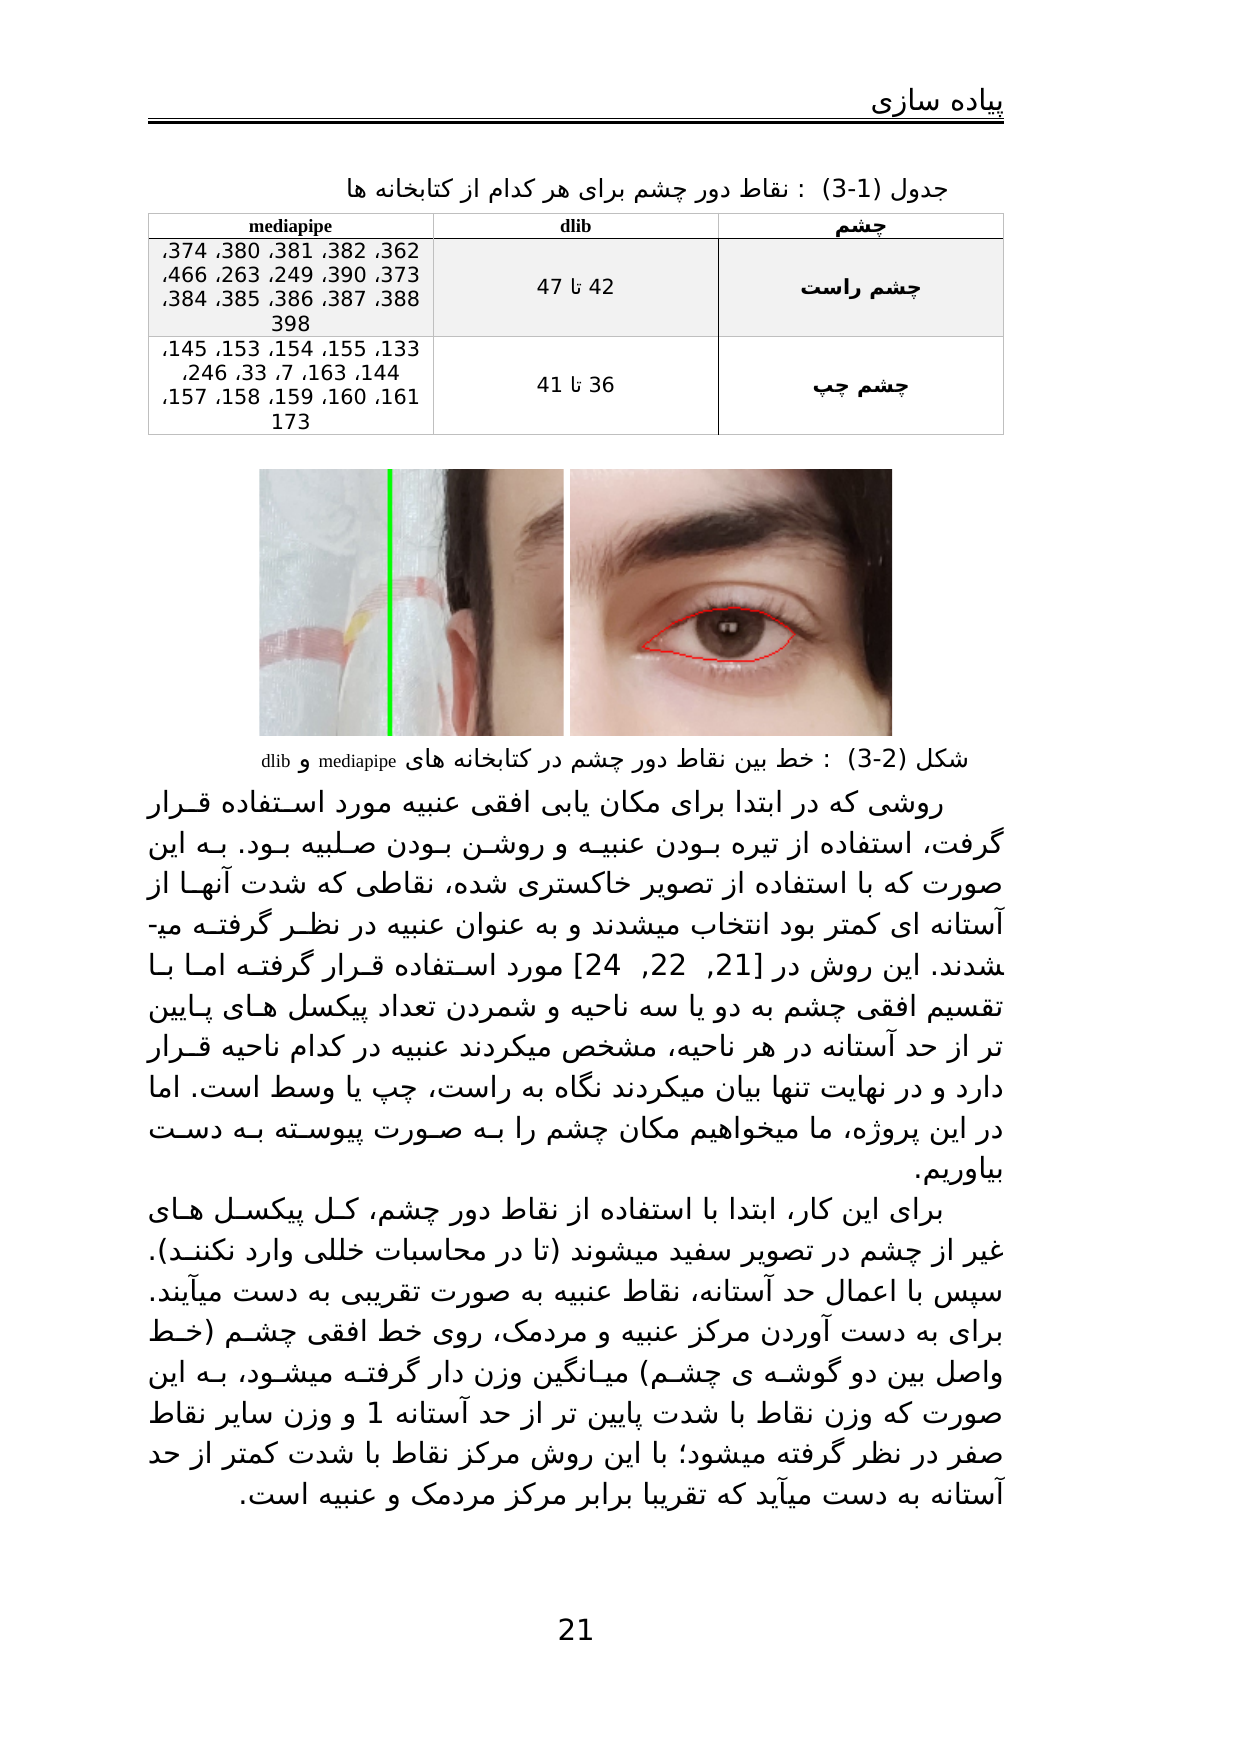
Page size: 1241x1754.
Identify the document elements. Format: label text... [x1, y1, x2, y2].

table_cell 42 تا 47 [434, 239, 718, 336]
table_cell چشم راست [719, 239, 1003, 336]
table_header mediapipe [149, 214, 433, 238]
table_header چشم [719, 214, 1003, 238]
text : خط بین نقاط دور چشم در کتابخانه های mediapipe و dlib [148, 748, 1004, 773]
table_cell 362، 382، 381، 380، 374، 373، 390، 249، 263، 466، 388، 387، 386، 385، 384، 398 [149, 239, 433, 336]
table_cell 133، 155، 154، 153، 145، 144، 163، 7، 33، 246، 161، 160، 159، 158، 157، 173 [149, 337, 433, 434]
table_header dlib [434, 214, 718, 238]
text روشی که در ابتدا برای مکان یابی افقی عنبیه مورد استفاده قرار گرفت، استفاده از تیره بودن عنبیه و روشن بودن صلبیه بود. به این صورت که با استفاده از تصویر خاکستری شده، نقاطی که شدت آنها از آستانه ای کمتر بود انتخاب میشدند و به عنوان عنبیه در نظر گرفته میشدند. این روش در مورد استفاده قرار گرفته اما با تقسیم افقی چشم به دو یا سه ناحیه و شمردن تعداد پیکسل های پایین تر از حد آستانه در هر ناحیه، مشخص میکردند عنبیه در کدام ناحیه قرار دارد و در نهایت تنها بیان میکردند نگاه به راست، چپ یا وسط است. اما در این پروژه، ما میخواهیم مکان چشم را به صورت پیوسته به دست بیاوریم. [148, 785, 1004, 1186]
table_cell 36 تا 41 [434, 337, 718, 434]
text برای این کار، ابتدا با استفاده از نقاط دور چشم، کل پیکسل های غیر از چشم در تصویر سفید میشوند (تا در محاسبات خللی وارد نکنند). سپس با اعمال حد آستانه، نقاط عنبیه به صورت تقریبی به دست میآیند. برای به دست آوردن مرکز عنبیه و مردمک، روی خط افقی چشم (خط واصل بین دو گوشه ی چشم) میانگین وزن دار گرفته میشود، به این صورت که وزن نقاط با شدت پایین تر از حد آستانه 1 و وزن سایر نقاط صفر در نظر گرفته میشود؛ با این روش مرکز نقاط با شدت کمتر از حد آستانه به دست میآید که تقریبا برابر مرکز مردمک و عنبیه است. [148, 1192, 1004, 1512]
table_cell چشم چپ [719, 337, 1003, 434]
picture [259, 469, 564, 736]
text : نقاط دور چشم برای هر کدام از کتابخانه ها [148, 177, 1004, 202]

== == ==

WORK TO COMPLETE:
When a line in the material above includes "dlib", report that line by copying it.

EXPECTED ANSWER:
text : خط بین نقاط دور چشم در کتابخانه های mediapipe و dlib [148, 748, 1004, 773]
table_header dlib [434, 214, 718, 238]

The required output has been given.